Looking at the latest projections of the US Congressional Budget
Office (CBO), they reckon that US real GDP will never return to its
pre-Great Recession growth path. “The projected decrease in
potential GDP is unprecedented, as almost all postwar U.S. recessions,
postwar European recessions, slumps associated with European financial
crises, and even the Great Depression of the 1930s, were characterized
by an eventual return to potential GDP.”
US real GDP will permanently be 7.2% below the pre-Great Recession
growth path because trend real GDP continued to rise during the
recession. They call this a “purely permanent recession”. But
as readers of this blog will know, I characterise this as a Long
Depression, a rare event in capitalism. The CBO reckons that the US
trend growth rate will slow to just 1.7% and will never be above 2% a
year for the foreseeable future!
Why is capitalism locked into a depression? Well, mainstream
economics has debated this, swinging between two causes for this
‘secular stagnation’: permanently lower productivity growth and
innovation (Robert Gordon) or too high rate of interest or too low
‘animal spirits’ (Larry Summers) – see my post
In another paper just out, three economists find that long-run US
real GDP growth has been declining for some time and the main reason is a
slowdown in the growth of the productivity of labour (http://www.voxeu.org/article/tracking-gdp-when-long-run-growth-uncertain).

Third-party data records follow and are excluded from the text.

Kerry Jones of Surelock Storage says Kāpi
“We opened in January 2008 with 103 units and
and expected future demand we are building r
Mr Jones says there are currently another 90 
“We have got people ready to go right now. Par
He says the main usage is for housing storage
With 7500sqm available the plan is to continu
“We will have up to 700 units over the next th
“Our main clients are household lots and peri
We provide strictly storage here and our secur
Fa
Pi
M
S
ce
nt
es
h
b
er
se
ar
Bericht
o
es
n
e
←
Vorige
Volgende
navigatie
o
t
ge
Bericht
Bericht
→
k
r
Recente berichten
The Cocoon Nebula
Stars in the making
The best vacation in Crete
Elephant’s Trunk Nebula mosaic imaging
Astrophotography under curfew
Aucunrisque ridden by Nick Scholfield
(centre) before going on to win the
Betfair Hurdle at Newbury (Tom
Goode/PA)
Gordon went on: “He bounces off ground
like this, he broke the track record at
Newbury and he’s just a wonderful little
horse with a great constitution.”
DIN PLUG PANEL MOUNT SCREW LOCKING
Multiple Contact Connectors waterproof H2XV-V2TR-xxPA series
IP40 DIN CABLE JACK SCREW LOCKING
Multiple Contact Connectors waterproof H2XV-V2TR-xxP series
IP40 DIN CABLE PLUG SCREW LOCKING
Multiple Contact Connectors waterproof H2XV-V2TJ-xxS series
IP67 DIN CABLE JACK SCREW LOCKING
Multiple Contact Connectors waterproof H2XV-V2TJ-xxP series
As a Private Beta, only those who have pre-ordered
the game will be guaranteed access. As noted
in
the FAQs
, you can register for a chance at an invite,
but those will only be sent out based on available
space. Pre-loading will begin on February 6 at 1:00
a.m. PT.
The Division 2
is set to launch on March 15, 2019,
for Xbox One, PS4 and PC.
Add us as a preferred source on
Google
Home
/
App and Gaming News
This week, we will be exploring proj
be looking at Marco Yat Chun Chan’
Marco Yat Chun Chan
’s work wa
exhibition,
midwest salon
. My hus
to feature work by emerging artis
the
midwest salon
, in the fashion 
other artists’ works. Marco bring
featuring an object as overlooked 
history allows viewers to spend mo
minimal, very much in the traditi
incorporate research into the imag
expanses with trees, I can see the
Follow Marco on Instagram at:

Capitalists are failing to boost productivity growth enough through new technology.
And two more economists show that worker productivity in the major
economies has been persistently weak since the onset of the global
crisis (http://www.voxeu.org/article/labour-productivity-and-global-crisis-historical-perspective). “We
find that persistently weak productivity is not normally a feature of
financial crises in advanced economies – this time has been different.
Looking sector by sector, the biggest falls in most countries have been
in manufacturing. The UK stands out in having also seen a dramatic fall
in service sector productivity growth, now one of the slowest in our
sample of countries.”
It seems that capitalism is now in a permanent bipolar disorder – a long depression.